To be sure, Monte Paschi’s deposit run is hardly new, and as the bank itself admitted last week, it had already suffered roughly €14 billion in deposit outflows, or 11%, in the first nine months of the year as shown in the chart below.

It turns out that  the bank run not only continued but accelerated.

As Reuters reports this afternoon, the ECB has told Monte dei Paschi it needs to plug a capital shortfall of €8.8 billion, 76% greater than the previous €5 billion gap estimated by the bank, and which hole the entire recently failed bank recapitalization was aimed at plugging, the lender said on Monday.

Meanwhile, for those who missed the last few episodes in the dramatic third bailout, and nationalization, in as many years involving Monte Paschi, here is a recap from Reuters:

Last Friday the Italian government approved a decree to bail out Monte dei Paschi (BMPS.MI) after Italy’s No. 3 lender failed to win investor backing for a desperately needed 5 billion euro capital increase. The bank said on Monday it had officially asked the ECB last Friday for go ahead for a “precautionary recapitalisation”.

 

A precautionary recapitalisation is a type of state intervention in a struggling bank that is still solvent. It means only a modest bail-in of investors though the government can buy shares or bonds only on market terms endorsed by EU state aid officials in Brussels.

In its reply, the ECB said it had calculated the capital it believed the bank needed on the basis of a shortfall emerging from European stress test of large lenders earlier this year.

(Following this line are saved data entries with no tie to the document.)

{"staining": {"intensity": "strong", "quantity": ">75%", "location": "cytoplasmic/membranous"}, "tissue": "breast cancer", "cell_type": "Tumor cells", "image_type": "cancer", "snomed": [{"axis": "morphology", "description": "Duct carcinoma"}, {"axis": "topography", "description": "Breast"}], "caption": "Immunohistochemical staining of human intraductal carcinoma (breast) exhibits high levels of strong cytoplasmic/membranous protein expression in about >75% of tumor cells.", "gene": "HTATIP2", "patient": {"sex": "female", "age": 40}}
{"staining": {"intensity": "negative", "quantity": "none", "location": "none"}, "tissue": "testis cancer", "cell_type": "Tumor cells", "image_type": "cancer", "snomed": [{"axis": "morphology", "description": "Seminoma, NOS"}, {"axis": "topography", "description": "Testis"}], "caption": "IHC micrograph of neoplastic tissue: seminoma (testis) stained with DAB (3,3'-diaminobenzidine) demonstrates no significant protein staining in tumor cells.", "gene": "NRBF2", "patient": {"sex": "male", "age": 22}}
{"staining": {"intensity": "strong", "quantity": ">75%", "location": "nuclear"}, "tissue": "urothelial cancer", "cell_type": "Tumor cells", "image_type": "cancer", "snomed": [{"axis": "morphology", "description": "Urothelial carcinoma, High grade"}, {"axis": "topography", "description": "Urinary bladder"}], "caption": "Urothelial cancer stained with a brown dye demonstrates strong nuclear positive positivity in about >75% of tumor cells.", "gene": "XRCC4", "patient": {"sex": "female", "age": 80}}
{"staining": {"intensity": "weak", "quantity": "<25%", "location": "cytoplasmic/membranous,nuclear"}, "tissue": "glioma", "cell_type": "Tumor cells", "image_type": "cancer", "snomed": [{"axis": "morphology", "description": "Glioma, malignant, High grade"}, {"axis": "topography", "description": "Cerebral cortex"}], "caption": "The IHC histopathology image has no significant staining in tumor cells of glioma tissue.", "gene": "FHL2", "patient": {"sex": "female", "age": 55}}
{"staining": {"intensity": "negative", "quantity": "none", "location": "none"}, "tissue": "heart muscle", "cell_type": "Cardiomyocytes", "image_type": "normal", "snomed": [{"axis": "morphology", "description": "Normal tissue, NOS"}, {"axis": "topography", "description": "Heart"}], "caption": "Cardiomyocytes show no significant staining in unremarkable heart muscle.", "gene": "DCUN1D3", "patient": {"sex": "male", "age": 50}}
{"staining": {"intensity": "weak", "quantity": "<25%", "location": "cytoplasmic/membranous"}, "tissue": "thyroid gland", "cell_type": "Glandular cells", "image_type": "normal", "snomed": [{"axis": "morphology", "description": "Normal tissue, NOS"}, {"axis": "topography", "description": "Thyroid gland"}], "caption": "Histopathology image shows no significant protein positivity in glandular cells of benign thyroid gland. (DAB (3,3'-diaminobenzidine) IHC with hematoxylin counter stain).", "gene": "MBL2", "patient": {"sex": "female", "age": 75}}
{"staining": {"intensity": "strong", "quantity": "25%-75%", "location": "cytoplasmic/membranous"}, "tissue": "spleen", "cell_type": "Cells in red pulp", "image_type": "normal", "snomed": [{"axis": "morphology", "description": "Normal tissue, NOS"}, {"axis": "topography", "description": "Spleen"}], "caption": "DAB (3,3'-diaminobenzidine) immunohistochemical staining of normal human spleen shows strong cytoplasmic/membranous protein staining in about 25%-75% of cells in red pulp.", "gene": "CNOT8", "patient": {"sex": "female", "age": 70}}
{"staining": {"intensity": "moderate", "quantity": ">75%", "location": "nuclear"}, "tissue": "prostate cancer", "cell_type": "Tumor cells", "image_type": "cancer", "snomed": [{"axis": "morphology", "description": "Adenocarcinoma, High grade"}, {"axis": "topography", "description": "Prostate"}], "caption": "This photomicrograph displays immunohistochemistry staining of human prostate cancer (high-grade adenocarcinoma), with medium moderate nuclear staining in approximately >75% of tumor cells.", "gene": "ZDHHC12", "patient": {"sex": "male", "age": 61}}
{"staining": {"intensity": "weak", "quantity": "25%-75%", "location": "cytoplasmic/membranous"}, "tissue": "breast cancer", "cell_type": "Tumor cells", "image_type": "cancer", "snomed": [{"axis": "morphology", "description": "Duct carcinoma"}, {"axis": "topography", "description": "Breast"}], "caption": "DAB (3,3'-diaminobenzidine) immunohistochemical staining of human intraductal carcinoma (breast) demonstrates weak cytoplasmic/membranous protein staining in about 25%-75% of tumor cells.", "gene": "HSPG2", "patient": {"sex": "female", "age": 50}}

In those tests Monte dei Paschi was the only Italian bank to come short under an adverse scenario.

The ECB said the lender was solvent but signaled the bank’s liquidity position had rapidly deteriorated between the end of November and December 21, Monte dei Paschi said.

In other words, depositors yanked even more billions from the bank – a perfectly reasonable course of action in light of concerns about the bank’s viability – which in turns has led to an even worse liquidity situation at Monte Paschi.

The Siena bank said that it “has quickly started talks with the competent authorities to understand the methodologies underlying the ECB’s calculations and introduce the measures for a precautionary recapitalisation…”

The bank’s problems date back several years but successive Italian governments have failed to tackle the issue, which became a political taboo this year with new EU rules banning state bailouts unless private investors take losses first. The European Commission said on Friday it would work with Rome to establish conditions were met for a bailout of Monte dei Paschi.

But on Monday ECB policymaker Jens Weidmann said plans for a state bailout of Monte dei Paschi should be weighed carefully as many questions remain to be answered. In an interview with Bild, the Bundesbank head said the bar should be high for government funds being used for bank as these are intended as last resort. He added that the planned Italian government measures can only be directed to banks that are healthy “in their core.” He also joined S&P in warning that the raised rescue funds may not serve to cover for foreseeable losses and that if government funds are used, there should be matching public funding because of Italy’s high government debt. There won’t be as the whole point of the exercise is to avoid angering the public by impairing its investments.

Italy’s market watchdog Consob said last week the bank’s shares and securities would be suspended from trading until the conditions of a state bailout become clear.